“It’s really a way to cause change and cause action to happen on behalf of these people that are affected in one way or another by the story. And to have people form opinions to make their mind up about what’s right, what’s wrong, what’s real and what’s not. And the only way for us to do that is to tell the stories.” – Bryan Woolston, photographer for Reuters
Comparing the pandemic to war, as some stories have been doing over the past month, is fraught for many reasons — among them the skewed framing it may convey. The use of war metaphors in regard to health issues has been around for generations. This language can have a warping effect. It demands that people rally together to defeat the enemy, while experts talk like battle-weary officers mired down in an interminable colonial war.
The problem is, metaphors can narrow how we view the problem, in this case the pandemic, and it can increase partisan divides at a time when people most need to come together. Perhaps journalists should work harder to find a more expansive way of discussing the nuances and complexity of what we are facing right now.

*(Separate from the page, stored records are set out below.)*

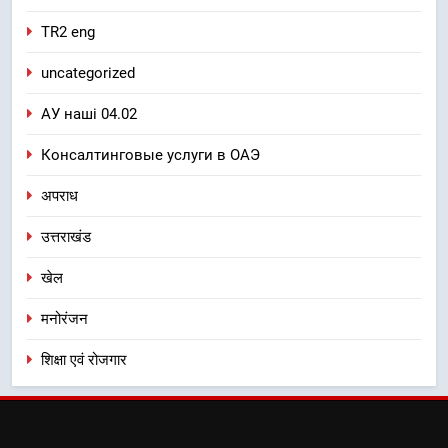
TR2 eng
uncategorized
АУ наші 04.02
Консалтинговые услуги в ОАЭ
अपराध
उत्तराखंड
खेल
मनोरंजन
शिक्षा एवं रोजगार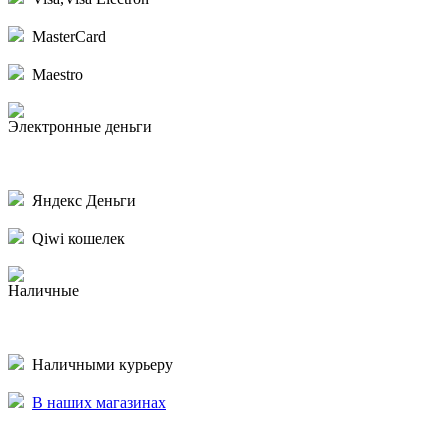
MasterCard
Maestro
Электронные деньги
Яндекс Деньги
Qiwi кошелек
Наличные
Наличными курьеру
В наших магазинах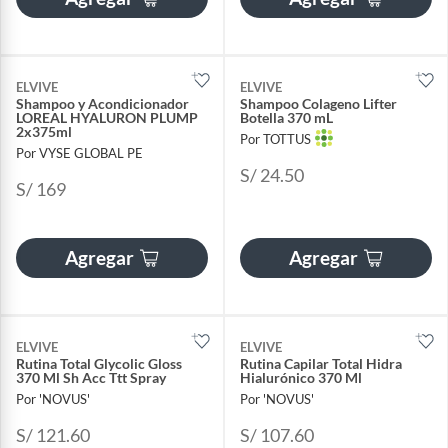
ELVIVE
ELVIVE
Shampoo y Acondicionador
Shampoo Colageno Lifter
LOREAL HYALURON PLUMP
Botella 370 mL
2x375ml
Por TOTTUS
Por VYSE GLOBAL PE
S/ 24.50
S/ 169
Agregar
Agregar
ELVIVE
ELVIVE
Rutina Total Glycolic Gloss
Rutina Capilar Total Hidra
370 Ml Sh Acc Ttt Spray
Hialurónico 370 Ml
Por 'NOVUS'
Por 'NOVUS'
S/ 121.60
S/ 107.60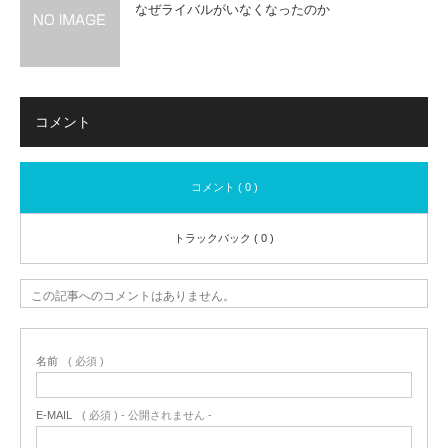
なぜライバルがいなくなったのか
コメント
コメント ( 0 )
トラックバック ( 0 )
この記事へのコメントはありません。
名前
( 必須 )
E-MAIL
( 必須 ) - 公開されません -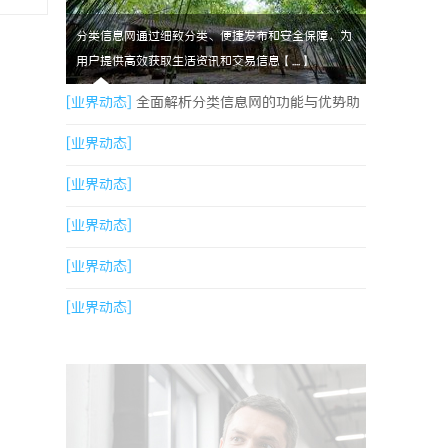
分类信息网通过细致分类、便捷发布和安全保障，为
用户提供高效获取生活资讯和交易信息【....】
[业界动态]
全面解析分类信息网的功能与优势助
您高效获取生活资讯
[业界动态]
[业界动态]
[业界动态]
[业界动态]
[业界动态]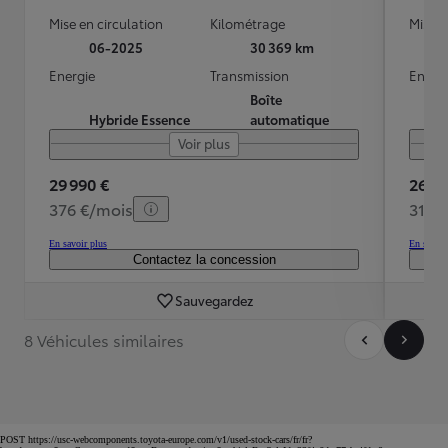
Mise en circulation
Kilométrage
Mise e
06-2025
30 369 km
Energie
Transmission
Energ
Boîte
Hybride Essence
automatique
Voir plus
29 990 €
26 90
376 €/mois
319 
En savoir plus
En savoir
Contactez la concession
Sauvegardez
8 Véhicules similaires
POST https://usc-webcomponents.toyota-europe.com/v1/used-stock-cars/fr/fr?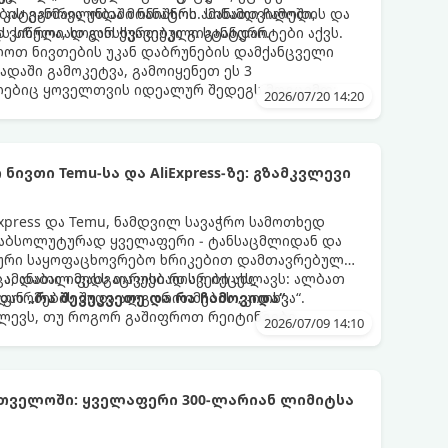
ბის განმავლობაში ნანატრი ამანათი ჩამოდის და
 კატეგორია უნდა მონიშნოს. სინამდვილეში,
დ ვიწროა, ხოლო ქურთუკი გიგანტური.
ას სრულიად განსხვავებული სტანდარტები აქვს.
ლოთ ნივთების უკან დაბრუნების დამქანცველი
დაში გამოკეტვა, გამოიყენეთ ეს 3
ებიც ყოველთვის იდეალურ შედეგს მოგცემთ:
2026/07/20 14:20
ივთი Temu-სა და AliExpress-ზე: გზამკვლევი
Express და Temu, ნამდვილ სავაჭრო სამოთხედ
თ აბსოლუტურად ყველაფერი - ტანსაცმლიდან და
აური საყოფაცხოვრებო ხრიკებით დამთავრებული,
ა, დაბალ ფასს თავისი რისკები ახლავს: ალბათ
 ამანათი იმედგაცრუებად არ იქცეს,
იდან
ორმების შიდა ალგორითმების „კითხვა“.
„რა შევუკვეთე და რა ჩამოვიდა“.
ლევს, თუ როგორ გაშიფროთ რეიტინგები,
2026/07/09 14:10
ც ხარისხიანი პროდუქტი.
რთველოში: ყველაფერი 300-ლარიან ლიმიტსა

A number of well-known photographers recently held a webinar about covering the pandemic, and it was too easy to compare what they do to the work of war photographers. But there is at least one major difference: In war, you do not bring the enemy home with you. While covering a pandemic you can — and it can kill indiscriminately.
So the virus has challenged reporters covering this story to find new ways to do their work while staying safe. In radio, when reporters now go into the field they are equipped with long poles to extend their microphone to an interviewee standing an accepted distance away. On the broadcast network newscasts, conducting a live interview using Skype or some other online video platform from the anchor desk has become the norm.
But for photographers, whether still or video, it is much more difficult to do their work from a distance. Photography often requires a connection between the one with the camera and their subject. A personal connection that needs closeness and time. So right now, it is generally the photographer who is most at risk simply for doing their job.
“I have really weak lungs, and I have asthma. So I have to be really careful to not get the virus,” said Newsha Tavakolian. “I decided to do a personal essay on the self-isolation because I thought, maybe later, many other countries will go through what we are.”
The key is to be safe, no matter the type of work you are doing. But not all journalists are out taking pandemic photos. In fact, many if not most are staying at home.
“Very early I somehow felt that when I was out there, it was almost like for my ego,” said photographer Thomas Dworzak. “It was amazing to be in the streets. It was empty. I was biking around. I was taking kind of weird pictures of people with masks. But I felt it doesn’t really do anything and it doesn’t add anything. And so, I thought I should turn it all around, and I decided to stay at home.”
Dworzak has been documenting how the pandemic has changed the way we communicate. He uses that communication — video chats through programs such as Zoom and Skype — to document places where people cannot go. Even while at home Dworzak has kept taking photos.
“It’s about people who are living in confinement or people who are in quarantine. I’m now photographing in a house for the elderly where the staff has been quarantined with the residents for about four weeks now. So there is no way, I mean, even if I drive up there, they’re not going to let me in because I put them in danger,” added Dworzak.
By visiting them by video, he is documenting one effect of the pandemic that no one else is seeing. But the process can take its toll because of being surrounded by so many people who are suffering. Enri Canaj decided to only photograph what is visible, after getting into a hospital early on in the pandemic.
“This was the most difficult time that I had,” said Canaj. “Most of the time you can see people waiting in line at the supermarket, or in the post office, or walking with dogs. But not now. Most times, the streets are empty.”
Being on the streets can not only present physical health challenges for photographers. Working under such conditions, and with such a subject as difficult to portray as a pandemic, can be stressful. And long-term stress can lead to trauma. Exposure to extremely upsetting circumstances can push your body into overdrive.
Judith Matloff, author of the book, How to Drag a Body and Other Safety Tips You Hope to Never Need, believes that the biggest contributor to building resilience in times of stress is having social networks and social contact.
“We’re all just experiencing unusual stress. And that can come from the threat to our lives. Seeing people around us sick, just the constant fear of growing sick and the self-isolation and the disruption to ordinary lives, as well as anxiety about earning money. And so I would rather describe it less as trauma and more stress,” said Matloff.